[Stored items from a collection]
----

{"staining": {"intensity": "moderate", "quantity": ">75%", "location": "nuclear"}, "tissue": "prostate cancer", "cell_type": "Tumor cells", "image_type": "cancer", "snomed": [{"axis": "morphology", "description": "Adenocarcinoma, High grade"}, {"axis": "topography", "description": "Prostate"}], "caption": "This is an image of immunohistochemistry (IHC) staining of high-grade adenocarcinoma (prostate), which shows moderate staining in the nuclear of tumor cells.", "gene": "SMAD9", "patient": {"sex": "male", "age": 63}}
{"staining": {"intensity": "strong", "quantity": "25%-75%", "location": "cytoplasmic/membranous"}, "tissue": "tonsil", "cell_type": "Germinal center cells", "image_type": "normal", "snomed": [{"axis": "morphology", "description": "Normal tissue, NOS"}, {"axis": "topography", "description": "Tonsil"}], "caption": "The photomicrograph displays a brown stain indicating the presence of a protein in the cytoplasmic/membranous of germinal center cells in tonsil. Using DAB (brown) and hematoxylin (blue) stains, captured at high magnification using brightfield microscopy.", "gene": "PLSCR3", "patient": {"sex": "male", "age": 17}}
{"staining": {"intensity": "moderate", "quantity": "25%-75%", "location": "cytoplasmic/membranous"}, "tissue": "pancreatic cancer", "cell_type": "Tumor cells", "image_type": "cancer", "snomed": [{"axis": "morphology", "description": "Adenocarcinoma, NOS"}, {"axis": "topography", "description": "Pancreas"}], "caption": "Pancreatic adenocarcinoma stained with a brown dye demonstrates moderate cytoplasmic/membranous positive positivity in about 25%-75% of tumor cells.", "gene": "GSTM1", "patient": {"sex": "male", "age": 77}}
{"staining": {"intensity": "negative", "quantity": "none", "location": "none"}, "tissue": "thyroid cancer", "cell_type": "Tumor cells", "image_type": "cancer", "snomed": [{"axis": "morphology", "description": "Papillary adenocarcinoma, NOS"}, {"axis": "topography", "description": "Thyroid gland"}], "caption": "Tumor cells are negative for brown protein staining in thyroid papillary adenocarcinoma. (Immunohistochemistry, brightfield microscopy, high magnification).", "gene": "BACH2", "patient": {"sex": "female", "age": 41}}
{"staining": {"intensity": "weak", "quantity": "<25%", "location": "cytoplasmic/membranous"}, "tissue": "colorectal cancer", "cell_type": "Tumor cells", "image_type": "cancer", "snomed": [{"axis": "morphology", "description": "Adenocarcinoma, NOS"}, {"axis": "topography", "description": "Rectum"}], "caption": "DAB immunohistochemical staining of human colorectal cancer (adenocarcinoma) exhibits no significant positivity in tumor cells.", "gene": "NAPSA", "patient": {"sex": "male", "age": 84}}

----

### What is being asked
The full set of records, transcribed exactly, is the answer.

### Your solution
{"staining": {"intensity": "moderate", "quantity": ">75%", "location": "nuclear"}, "tissue": "prostate cancer", "cell_type": "Tumor cells", "image_type": "cancer", "snomed": [{"axis": "morphology", "description": "Adenocarcinoma, High grade"}, {"axis": "topography", "description": "Prostate"}], "caption": "This is an image of immunohistochemistry (IHC) staining of high-grade adenocarcinoma (prostate), which shows moderate staining in the nuclear of tumor cells.", "gene": "SMAD9", "patient": {"sex": "male", "age": 63}}
{"staining": {"intensity": "strong", "quantity": "25%-75%", "location": "cytoplasmic/membranous"}, "tissue": "tonsil", "cell_type": "Germinal center cells", "image_type": "normal", "snomed": [{"axis": "morphology", "description": "Normal tissue, NOS"}, {"axis": "topography", "description": "Tonsil"}], "caption": "The photomicrograph displays a brown stain indicating the presence of a protein in the cytoplasmic/membranous of germinal center cells in tonsil. Using DAB (brown) and hematoxylin (blue) stains, captured at high magnification using brightfield microscopy.", "gene": "PLSCR3", "patient": {"sex": "male", "age": 17}}
{"staining": {"intensity": "moderate", "quantity": "25%-75%", "location": "cytoplasmic/membranous"}, "tissue": "pancreatic cancer", "cell_type": "Tumor cells", "image_type": "cancer", "snomed": [{"axis": "morphology", "description": "Adenocarcinoma, NOS"}, {"axis": "topography", "description": "Pancreas"}], "caption": "Pancreatic adenocarcinoma stained with a brown dye demonstrates moderate cytoplasmic/membranous positive positivity in about 25%-75% of tumor cells.", "gene": "GSTM1", "patient": {"sex": "male", "age": 77}}
{"staining": {"intensity": "negative", "quantity": "none", "location": "none"}, "tissue": "thyroid cancer", "cell_type": "Tumor cells", "image_type": "cancer", "snomed": [{"axis": "morphology", "description": "Papillary adenocarcinoma, NOS"}, {"axis": "topography", "description": "Thyroid gland"}], "caption": "Tumor cells are negative for brown protein staining in thyroid papillary adenocarcinoma. (Immunohistochemistry, brightfield microscopy, high magnification).", "gene": "BACH2", "patient": {"sex": "female", "age": 41}}
{"staining": {"intensity": "weak", "quantity": "<25%", "location": "cytoplasmic/membranous"}, "tissue": "colorectal cancer", "cell_type": "Tumor cells", "image_type": "cancer", "snomed": [{"axis": "morphology", "description": "Adenocarcinoma, NOS"}, {"axis": "topography", "description": "Rectum"}], "caption": "DAB immunohistochemical staining of human colorectal cancer (adenocarcinoma) exhibits no significant positivity in tumor cells.", "gene": "NAPSA", "patient": {"sex": "male", "age": 84}}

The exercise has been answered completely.